'''

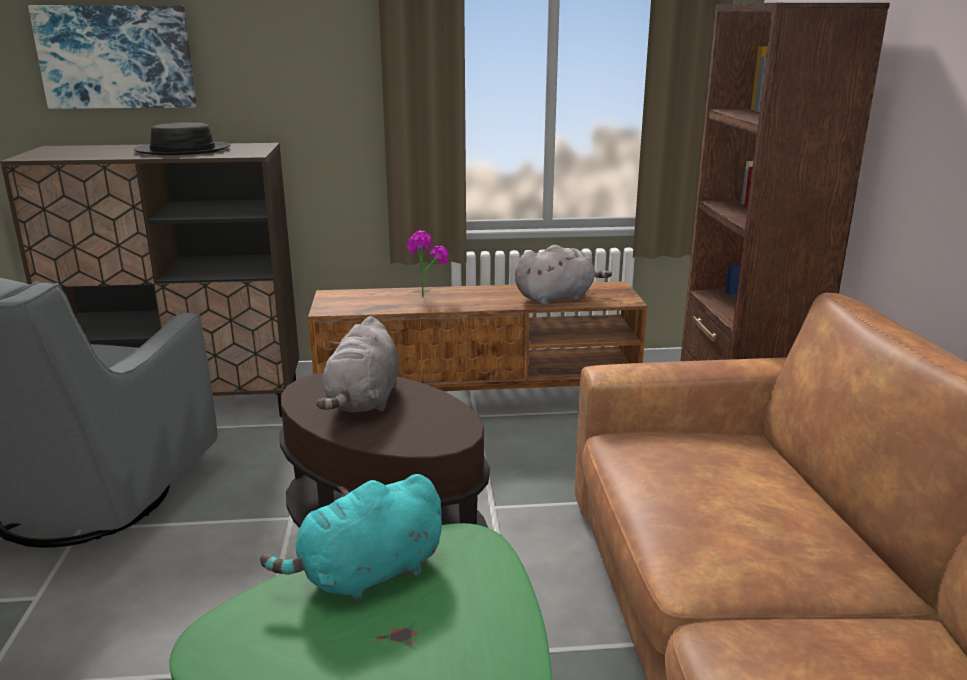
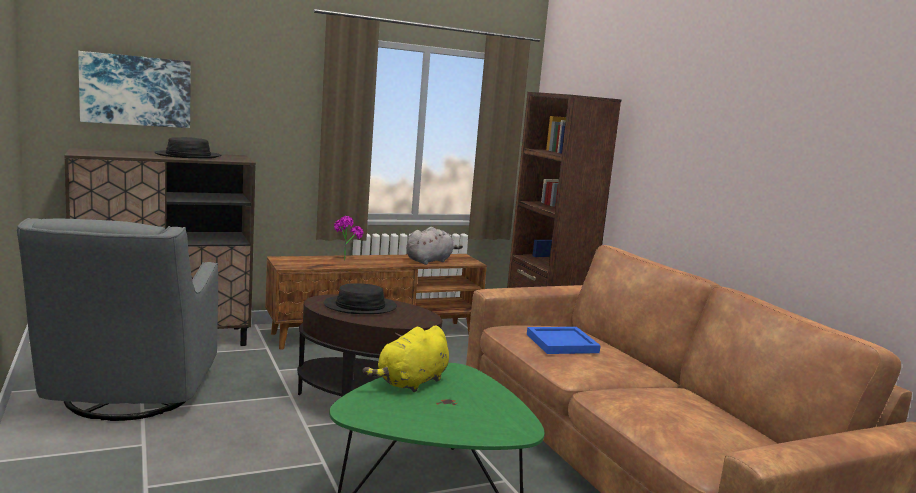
camera: 20 degrees left, 10 degrees down
(364, 401) = (360, 306): grey plush toy -> black hat
(367, 575) = (411, 383): turquoise plush toy -> yellow plush toy
(703, 492) = (561, 343): none -> blue tray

'''

- YOUR GOAL
Through to the final line, copy the material above exactly and skip the images.

- RESULT OF THE EXERCISE
camera: 20 degrees left, 10 degrees down
(364, 401) = (360, 306): grey plush toy -> black hat
(367, 575) = (411, 383): turquoise plush toy -> yellow plush toy
(703, 492) = (561, 343): none -> blue tray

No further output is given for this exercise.